RFEL unveils video image stabilisation IP core
Stabilisation is performed in real-time and entirely digitally, with the algorithm compensating for unwanted roll and horizontal and vertical shifts of a scene, thereby improving the display to the end-user and reducing work-load. The IP core can be configured to be highly resource efficient and low power if required.
"Image stabilisation is an important capability for many electro-optic sensors," explained Dr Alex Kuhrt, CEO of RFEL Ltd. "Our IP-Core can therefore enhance many practical viewing systems, spanning a very broad range of applications including those found in defence and security sectors. The Image Stabilisation IP-Core provides a means for reducing both image blur and unwanted frame-to-frame image shifts and rotations, thereby aiding image interpretation and reducing the operator’s workload."
While current electronic image stabilisation approaches use prominent image features to generate frame-to-frame flow vectors, and relatively simple processing in order to achieve sufficient throughput performance, RFEL’s approach is to process image frames on a tiled basis in the spatial frequency domain. This allows the IP Core to process all of the scene information and gives a far more robust and accurate stabilisation solution.
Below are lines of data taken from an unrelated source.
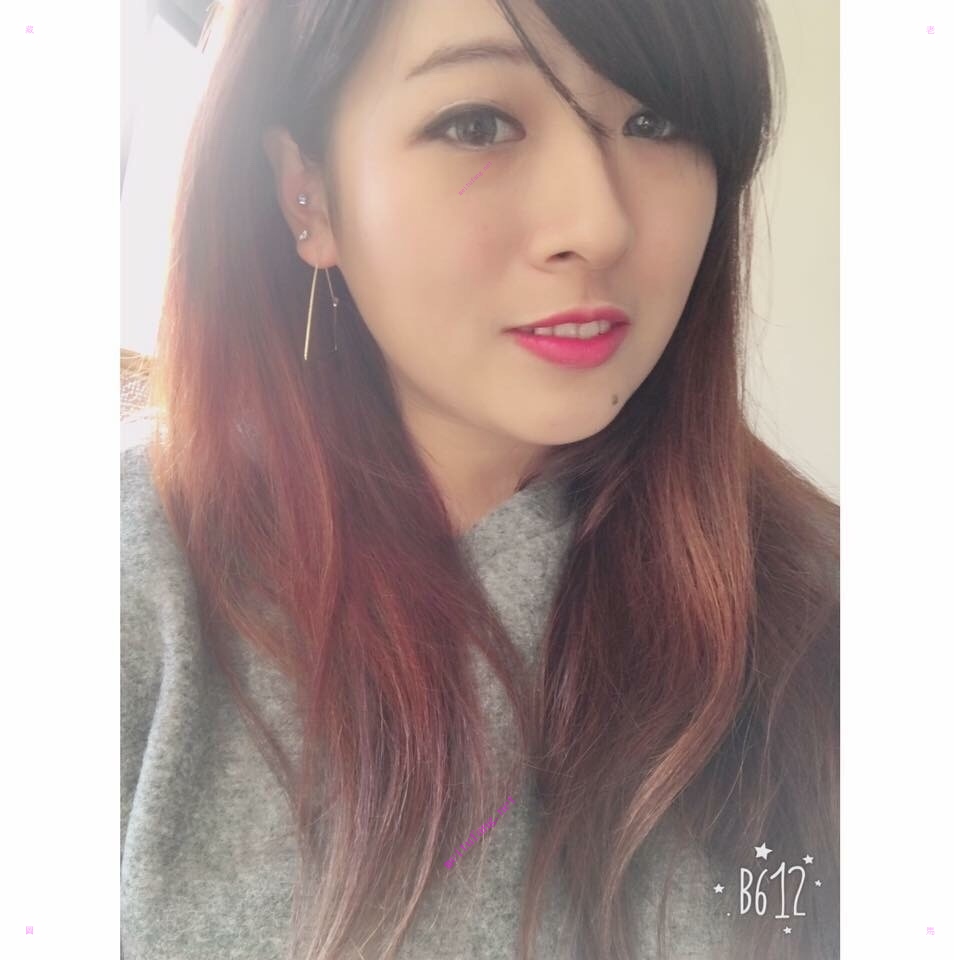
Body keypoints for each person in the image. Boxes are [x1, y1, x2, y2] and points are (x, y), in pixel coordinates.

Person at [120, 0, 839, 958]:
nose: (599, 224)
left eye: (656, 119)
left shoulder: (824, 618)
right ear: (306, 192)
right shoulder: (127, 572)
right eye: (476, 124)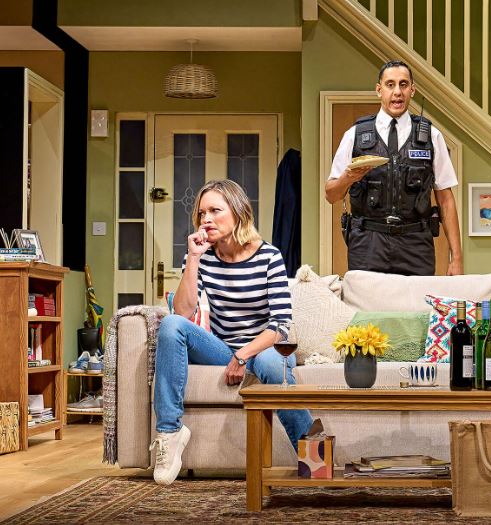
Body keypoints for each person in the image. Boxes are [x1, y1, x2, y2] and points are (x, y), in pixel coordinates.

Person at [150, 179, 312, 485]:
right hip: (223, 348)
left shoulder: (268, 256)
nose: (206, 219)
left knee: (268, 364)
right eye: (201, 213)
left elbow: (280, 325)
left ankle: (315, 457)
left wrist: (242, 355)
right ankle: (170, 433)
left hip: (265, 348)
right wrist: (194, 258)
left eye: (215, 211)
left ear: (238, 213)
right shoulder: (200, 256)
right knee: (171, 325)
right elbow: (183, 313)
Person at [325, 59, 463, 276]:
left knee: (418, 299)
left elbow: (446, 200)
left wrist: (457, 259)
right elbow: (331, 195)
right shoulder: (355, 135)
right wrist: (348, 178)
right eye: (390, 85)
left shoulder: (431, 136)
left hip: (416, 244)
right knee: (366, 299)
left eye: (403, 84)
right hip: (368, 244)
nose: (397, 91)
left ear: (412, 90)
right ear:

RFEL’s new Stabilisation IP Core is a high-performance video processing system that can readily support high input resolutions and frame rates, while maintaining low latency and power consumption.
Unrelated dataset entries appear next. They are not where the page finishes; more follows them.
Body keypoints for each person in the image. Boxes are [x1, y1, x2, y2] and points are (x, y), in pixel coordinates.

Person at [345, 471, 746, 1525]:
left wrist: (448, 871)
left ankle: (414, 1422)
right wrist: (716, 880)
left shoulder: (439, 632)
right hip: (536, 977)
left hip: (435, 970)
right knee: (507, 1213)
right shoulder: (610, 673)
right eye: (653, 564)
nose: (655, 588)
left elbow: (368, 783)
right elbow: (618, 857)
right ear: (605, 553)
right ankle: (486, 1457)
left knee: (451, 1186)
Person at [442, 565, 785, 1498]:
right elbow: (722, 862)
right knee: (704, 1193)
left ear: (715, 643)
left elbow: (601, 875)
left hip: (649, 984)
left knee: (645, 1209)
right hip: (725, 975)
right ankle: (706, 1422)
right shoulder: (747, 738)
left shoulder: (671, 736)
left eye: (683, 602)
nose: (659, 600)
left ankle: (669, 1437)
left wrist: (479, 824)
"We designed the IP-Core to be compatible with cameras that operate over different spectral bands and to be rapidly integrated into third-party hardware," explained Alex Kuhrt.
The Stabilisation Core is designed to deliver a stable image under the most demanding of applications, including: driving aids for military vehicles, diverse airborne platforms, targeting systems and remote border security cameras. The algorithm implemented within the IP core stabilises images subjected to two-dimensional translations and rotations, from both static and moving platforms.
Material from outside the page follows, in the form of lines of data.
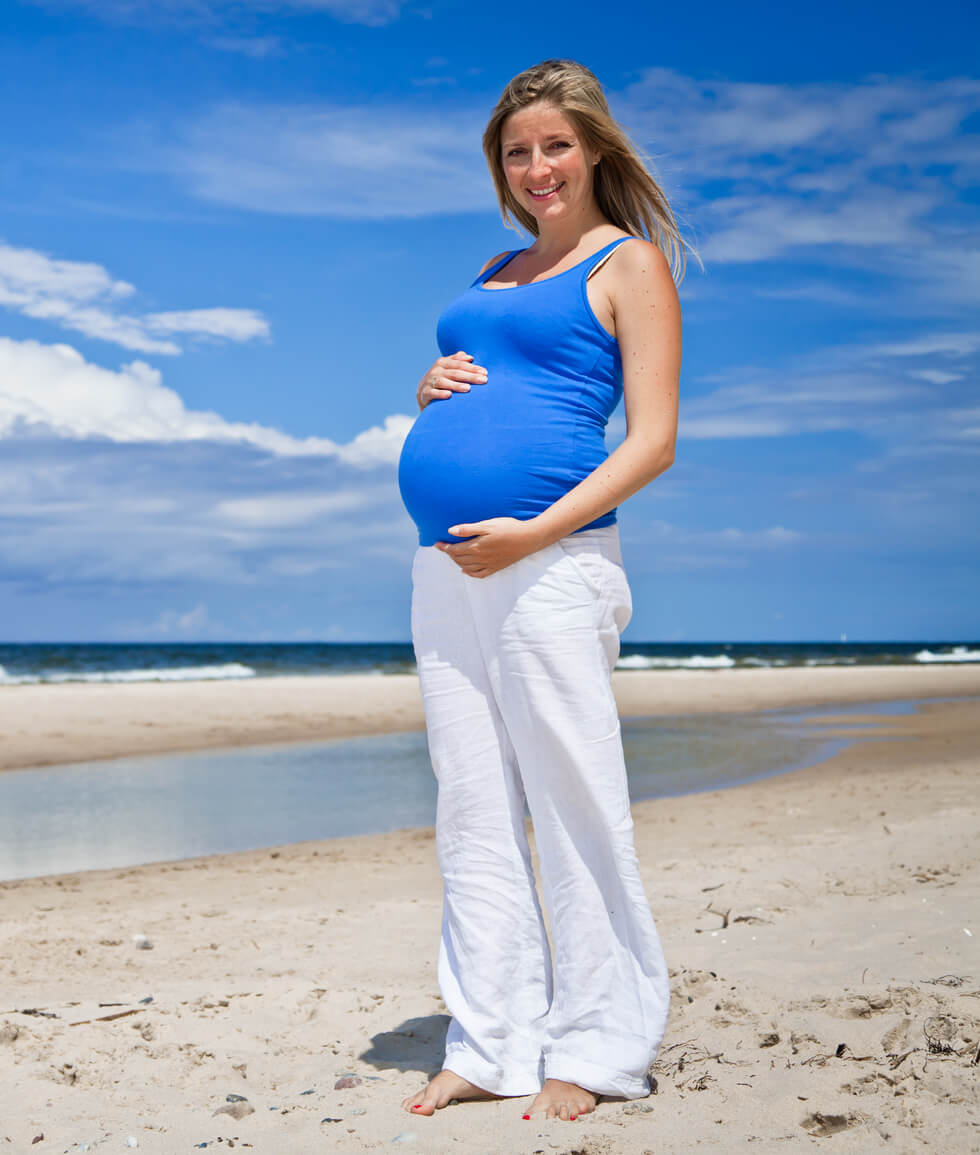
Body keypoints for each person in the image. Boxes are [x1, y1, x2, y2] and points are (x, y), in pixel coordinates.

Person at [394, 58, 693, 1124]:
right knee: (471, 808)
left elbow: (651, 440)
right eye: (517, 152)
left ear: (595, 149)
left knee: (574, 805)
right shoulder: (495, 264)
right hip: (445, 569)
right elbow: (490, 382)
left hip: (551, 563)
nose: (536, 167)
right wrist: (425, 389)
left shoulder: (629, 265)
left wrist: (535, 529)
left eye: (555, 146)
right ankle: (491, 1040)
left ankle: (602, 1046)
The stabilisation function provides real-time correction at frame-rates of up to 150 Hz for various imaging devices, or for resolutions of up to 1080p including both daylight and infrared cameras. For example, a 1080p colour camera operating at 8 bits and with a frame-rate of 60 Hz, necessitates operation with an input data rate of ~1 Gbits/s.
The accuracy of image stabilisation, achieved when tested using a very diverse and demanding range of evaluation video data, has been shown to be better than ± 1 pixels, even when subjected to random frame-to frame displacements of up to ± 25 pixels in the x and y directions and with a frame-to-frame rotational variation of up to ± 5˚.
The Image Stabilisation IP-Core is designed to work on all suitable major FPGA vendors’ devices, although additional performance is available for Xilinx Zynq-7000 SoC devices only.